一戸建ての分譲住宅を購入する際、多くの人が南向きを希望条件にあげます。中には、まず第一の条件に指定している人も少なくないほど重要視されているのです。そういった一般の志向から、どうしても南向き住宅は価格がそれだけ上乗せされる傾向にあります。確かに南側に大きな窓がある家は、光を取り込みやすく明るいイメージです。古来より、日本人は太陽光に親しみを持ち、その恩恵に預かってきました。洗濯物や布団を外に干し、太陽光の力で乾かし清潔に保つことを基本とするのは、欧米にはほとんどない習慣です。こうしたことから、日本ではまさに「南向き信仰」と言ってもいいほどのこだわりを持つ人が多くなっているのです。しかし、果たして本当にそれが必須条件なのでしょうか。
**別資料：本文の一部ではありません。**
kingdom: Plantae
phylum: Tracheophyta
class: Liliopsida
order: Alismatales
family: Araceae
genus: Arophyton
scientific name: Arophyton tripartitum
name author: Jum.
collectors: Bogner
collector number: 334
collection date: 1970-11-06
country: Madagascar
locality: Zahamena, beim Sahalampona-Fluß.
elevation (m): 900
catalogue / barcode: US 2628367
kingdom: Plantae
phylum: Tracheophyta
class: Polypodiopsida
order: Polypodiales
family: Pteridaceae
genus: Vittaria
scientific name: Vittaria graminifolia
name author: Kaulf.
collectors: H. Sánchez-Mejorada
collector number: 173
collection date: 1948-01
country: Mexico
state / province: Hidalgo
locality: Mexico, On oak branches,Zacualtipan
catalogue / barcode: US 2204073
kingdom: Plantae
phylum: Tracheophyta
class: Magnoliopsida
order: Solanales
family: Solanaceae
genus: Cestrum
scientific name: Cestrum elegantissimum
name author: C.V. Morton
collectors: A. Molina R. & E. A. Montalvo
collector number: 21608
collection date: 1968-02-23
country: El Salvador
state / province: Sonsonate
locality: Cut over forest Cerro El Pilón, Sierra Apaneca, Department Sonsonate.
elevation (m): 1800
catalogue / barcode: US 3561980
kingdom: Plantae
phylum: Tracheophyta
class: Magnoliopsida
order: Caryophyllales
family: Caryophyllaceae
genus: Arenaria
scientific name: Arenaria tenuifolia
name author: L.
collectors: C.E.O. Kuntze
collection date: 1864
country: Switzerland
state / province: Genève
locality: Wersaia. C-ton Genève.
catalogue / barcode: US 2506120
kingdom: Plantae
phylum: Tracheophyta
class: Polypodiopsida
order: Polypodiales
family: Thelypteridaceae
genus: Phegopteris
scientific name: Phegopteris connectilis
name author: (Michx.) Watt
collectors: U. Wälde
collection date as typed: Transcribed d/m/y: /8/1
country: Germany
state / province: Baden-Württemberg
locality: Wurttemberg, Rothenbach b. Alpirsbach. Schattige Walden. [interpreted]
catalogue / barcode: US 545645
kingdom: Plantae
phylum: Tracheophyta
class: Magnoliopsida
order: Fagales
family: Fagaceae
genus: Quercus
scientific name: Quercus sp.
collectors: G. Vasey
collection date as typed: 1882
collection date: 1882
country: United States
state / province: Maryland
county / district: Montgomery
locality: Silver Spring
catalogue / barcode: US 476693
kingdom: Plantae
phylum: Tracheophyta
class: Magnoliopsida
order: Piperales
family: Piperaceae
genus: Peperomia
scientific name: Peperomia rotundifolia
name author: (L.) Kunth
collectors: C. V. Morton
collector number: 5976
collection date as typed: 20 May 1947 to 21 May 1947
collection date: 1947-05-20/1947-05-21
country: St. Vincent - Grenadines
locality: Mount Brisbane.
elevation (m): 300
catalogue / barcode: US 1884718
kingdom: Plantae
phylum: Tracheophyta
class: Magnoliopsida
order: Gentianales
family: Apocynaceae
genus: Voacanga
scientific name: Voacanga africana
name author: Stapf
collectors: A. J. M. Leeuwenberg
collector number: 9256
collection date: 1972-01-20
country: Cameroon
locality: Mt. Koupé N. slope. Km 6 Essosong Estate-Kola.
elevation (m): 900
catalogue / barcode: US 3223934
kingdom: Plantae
確かに南側に窓がある家は、昼間に長い時間光が入りやすくなっています。つまり、冬の晴れた日には光が長く入ることで部屋が暖かくなります。ところが、この光が入りやすいことは逆にデメリットにもなるのです。冬とは反対に夏は光が入るため室内が大変高温になり、光熱費が跳ね上がる原因になると言われています。さらに、仕事などで日中ほとんど家にいない生活スタイルの人には、南向きであってもあまり恩恵に預かることがなく、むしろ朝日の入る東向きの方がすごしやすい可能性があります。また、北向きの住宅はどうしても人気がなくその分価格がやや低く設定されていますが、実はイメージほど光が入らないといったことはなく、むしろ自宅で仕事や作業、勉強をする人にはキツすぎない柔らかな光が入ることから好評なのです。このように南向きだけが必須条件というわけではなく、生活スタイルによっては他の向きの住宅も充分検討できるのではないでしょうか。